Training enhances Marine Corps chemical defense
MARINE CORPS AIR STATION FUTENMA, OKINAWA, Japan -- Marines with various units assigned to III Marine Expeditionary Force attended Reconnaissance Survey Detection Decontamination training July 14-18 at Marine Corps Air Station Futenma.
The main function of the training is chemical, biological, radiological, and nuclear hazard prediction and defense. After completing the training, Marines are certified to gather information from a contaminated site and pass their findings on to a subject matter expert.
For every unit in the III MEF, 25 percent of their on-hand sergeants and below are required to complete the training, according to Sgt. Tristan Medina, an instructor and CBRN defense specialist with Personnel Support Detachment 18, Marine Air Control Group 18, 1st Marine Aircraft Wing, III MEF. CBRN defense specialists like Medina rely on RSDD trained Marines to go to contaminated sites, since a subject matter expert may not always be present to confirm a possible danger.
The first step of the training is teaching the Marines how to effectively communicate a situation over a radio.
If Marines see a possible contaminate threat, they need to describe the details properly, to include the size and volume of liquid, according to Medina, a Fort Worth, Texas, native. An accurate description can help a CBRN defense specialist and commander make an informed decision on what procedures need to take place next.
Along with effective communication, Marines learned the history of CBRN defense and practical application of their newly acquired knowledge. On the final day of training, they used these skills in a real-world simulation.
“A friendly position was getting attacked by artillery shells throughout the day,” said Medina. “The observers watching this attack noticed some of the artillery shells weren’t impacting as normal. That happens when some of the explosives in the shell are replaced with a chemical agent.”
A three-man reconnaissance team surveyed the area and practiced identifying the problem under the supervision of their instructor. Another team waited for their return to help decontaminate and remove the mission-oriented protective posture equipment safely.
“We didn’t have much more information than what they gave us,” said Lance Cpl.

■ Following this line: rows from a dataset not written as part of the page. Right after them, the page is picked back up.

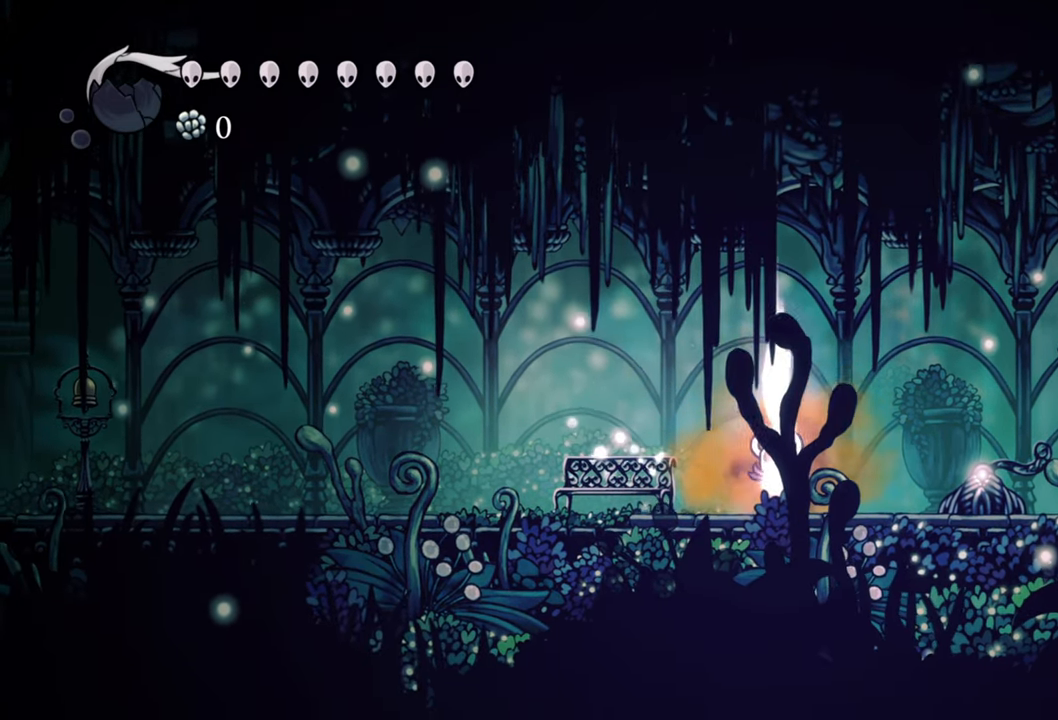
{"buttons": ["Y", "DPAD_UP"], "events": []}
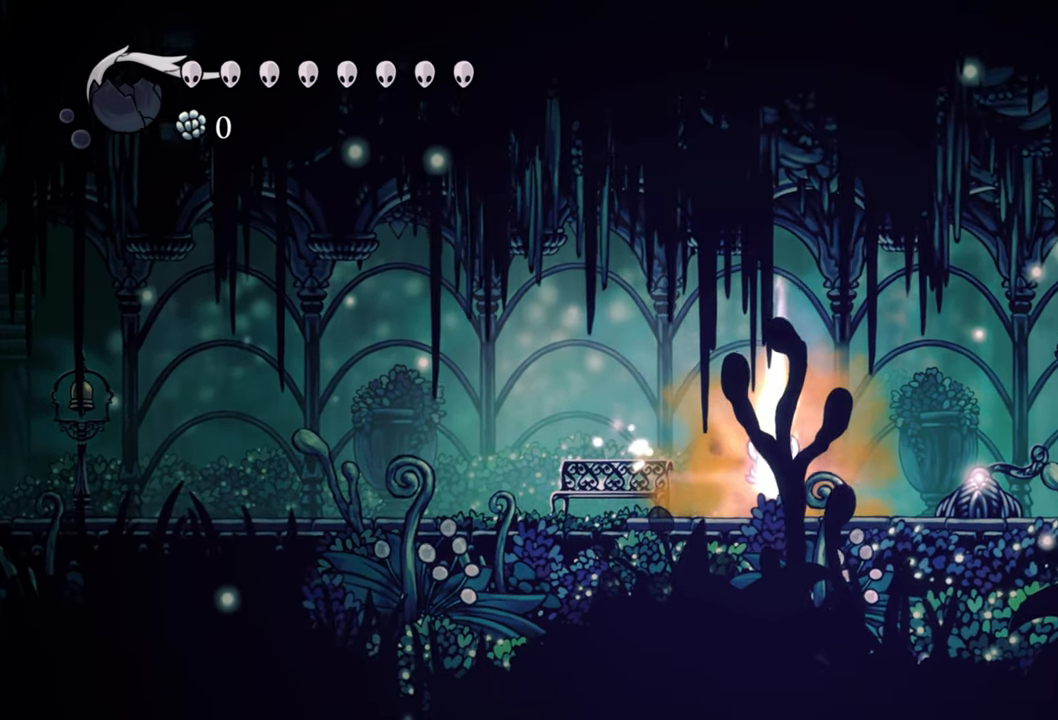
{"buttons": ["Y", "DPAD_UP"], "events": []}
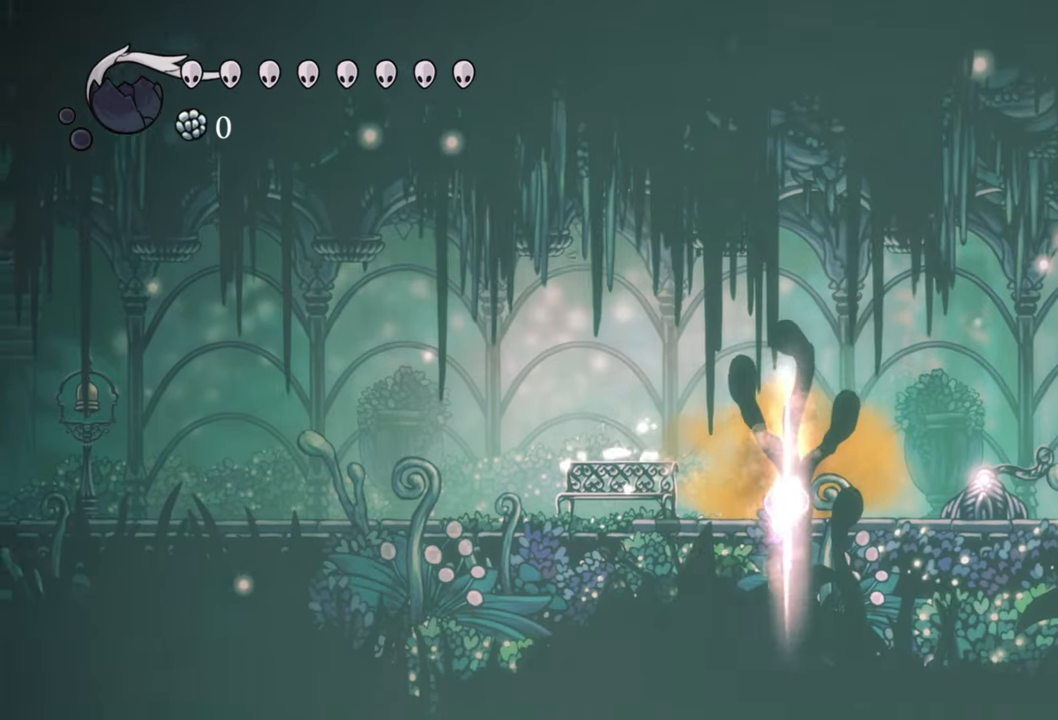
{"buttons": [], "events": [[460, "DPAD_UP", "up"], [500, "Y", "up"]]}
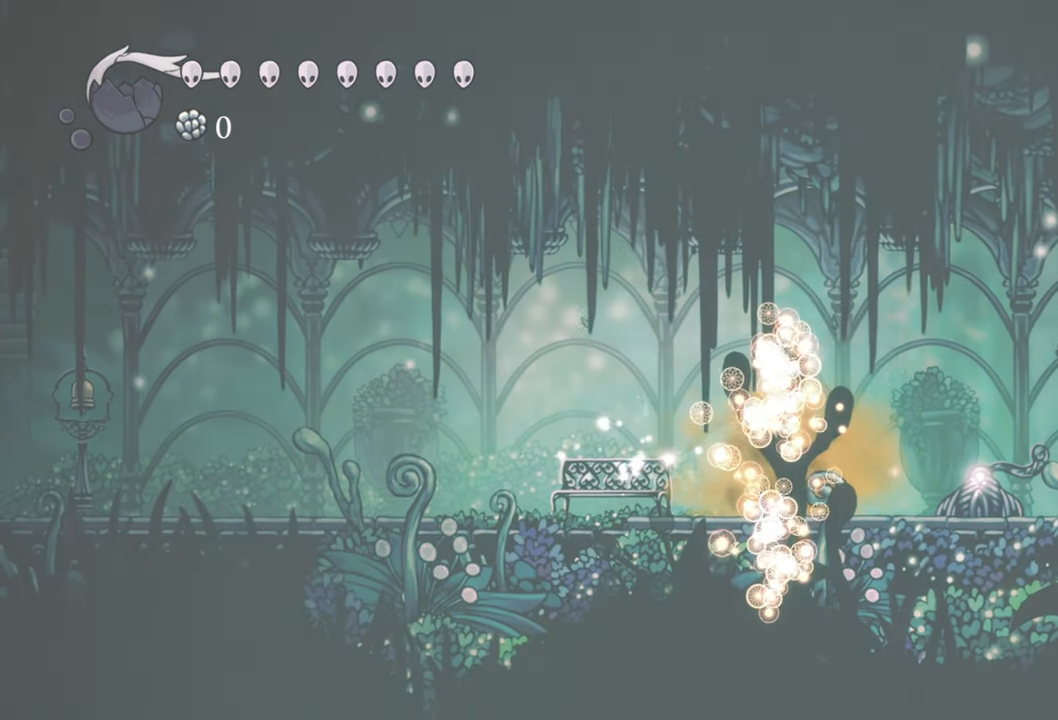
{"buttons": [], "events": []}
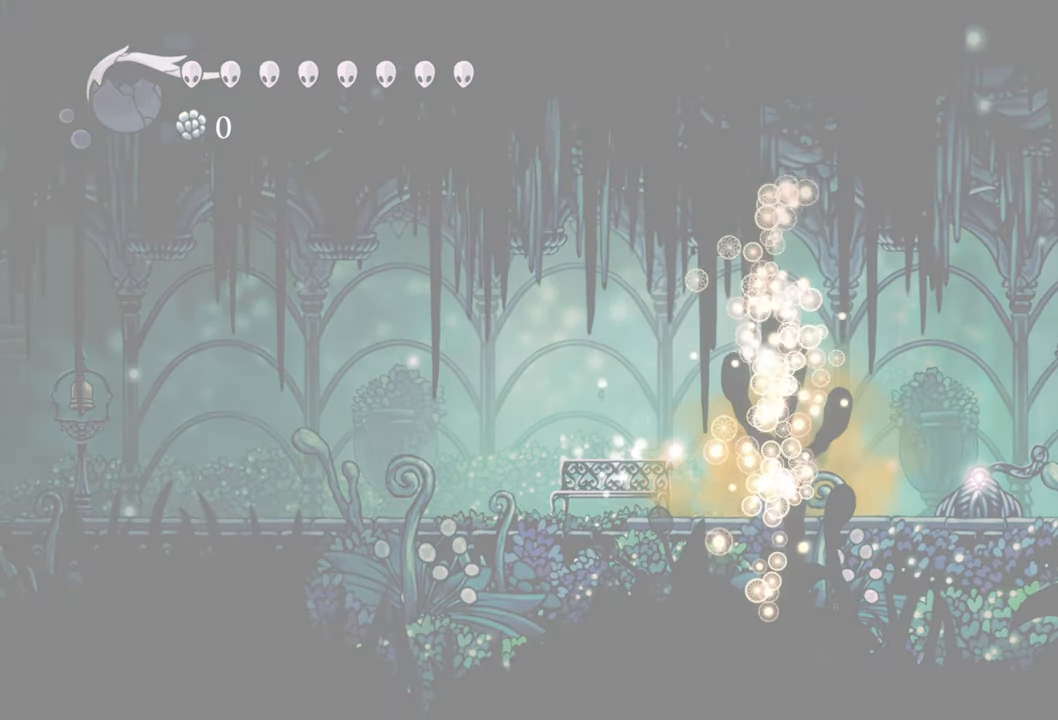
{"buttons": [], "events": []}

Jesus Ceja, a trainee and supply administration and operation specialist with Marine Wing Communications Squadron 18, MACG-18, 1st MAW, III MEF. “This was the real world-based evaluation. The scenario was more of an individual effort and less instructor support.”
During an actual event, Marines may not have a chance to meet the team they are working with, according to Medina. They have to not only be prepared to work with anyone, but also have confidence in their own skills.

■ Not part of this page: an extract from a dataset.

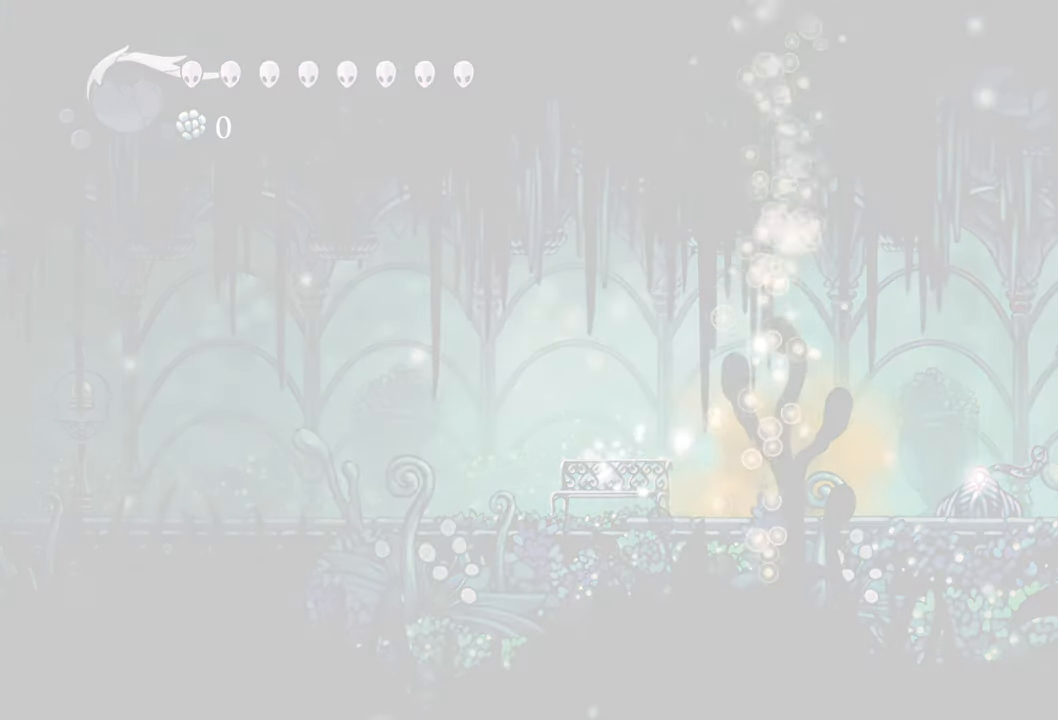
{"buttons": [], "events": []}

“If I’m out in the field and I get a call that people are getting sick from something out there, I can help identify and confirm if it is a chemical gas,” said Pfc. Kee Thao, a trainee and tactical switching operator with MWCS-18, MACG-18, 1st MAW, III MEF.
To assess the situation, Marines used a joint chemical agent detector to mark the contaminated area and an M256 chemical detection kit to identify the type of contamination.

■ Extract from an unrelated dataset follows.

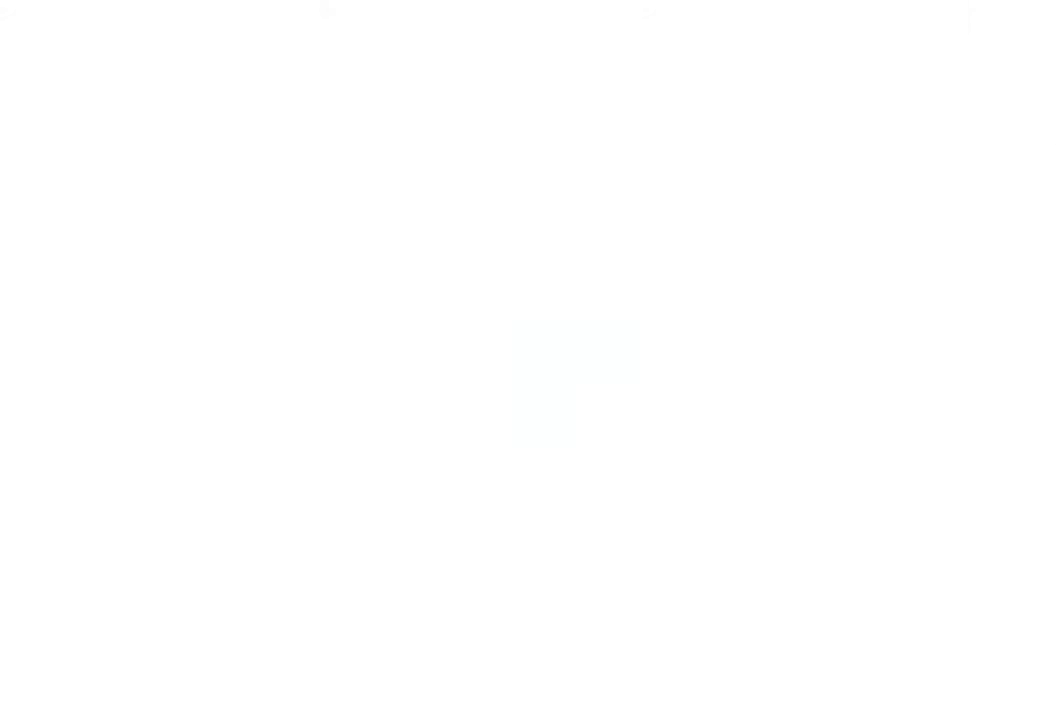
{"buttons": [], "events": []}
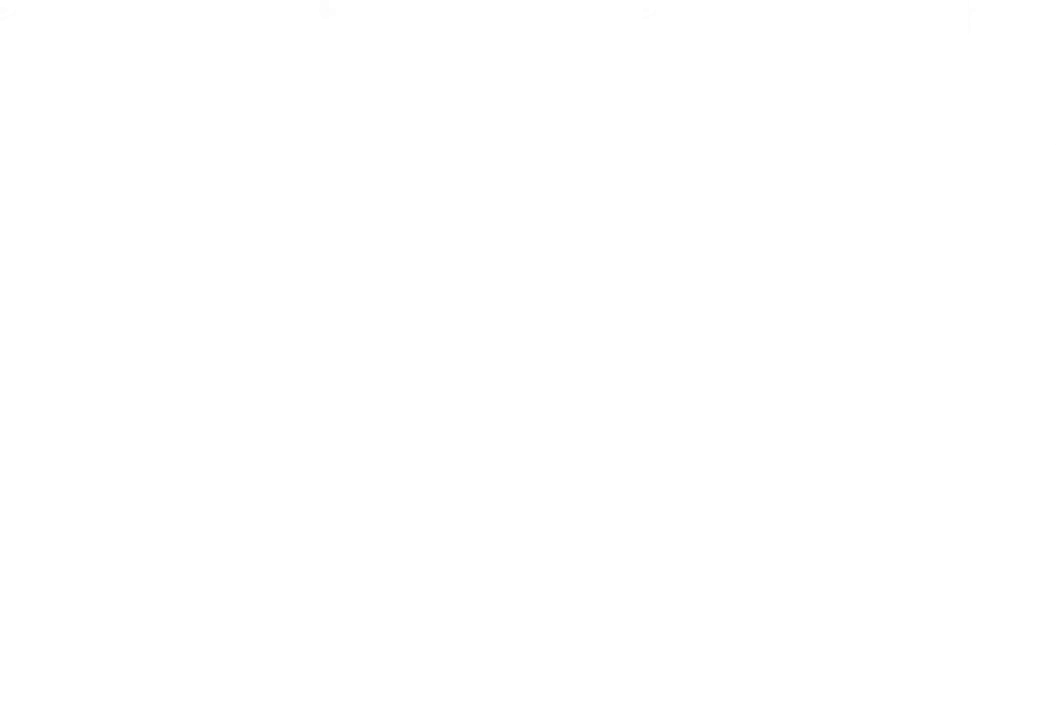
{"buttons": [], "events": []}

“The scenario went well because everyone learned something,” said Thao, a Sacramento, California, native.
Subject matter experts continue to train as many Marines as possible on the history of CBRN defense, effective communication and proficiency in using detection equipment.
“A lot of Marines should come out here and do this because it is very necessary for people to know this training, (so that) in case something did happen, they would know what to do,” said Ceja, a Maywood, California, native.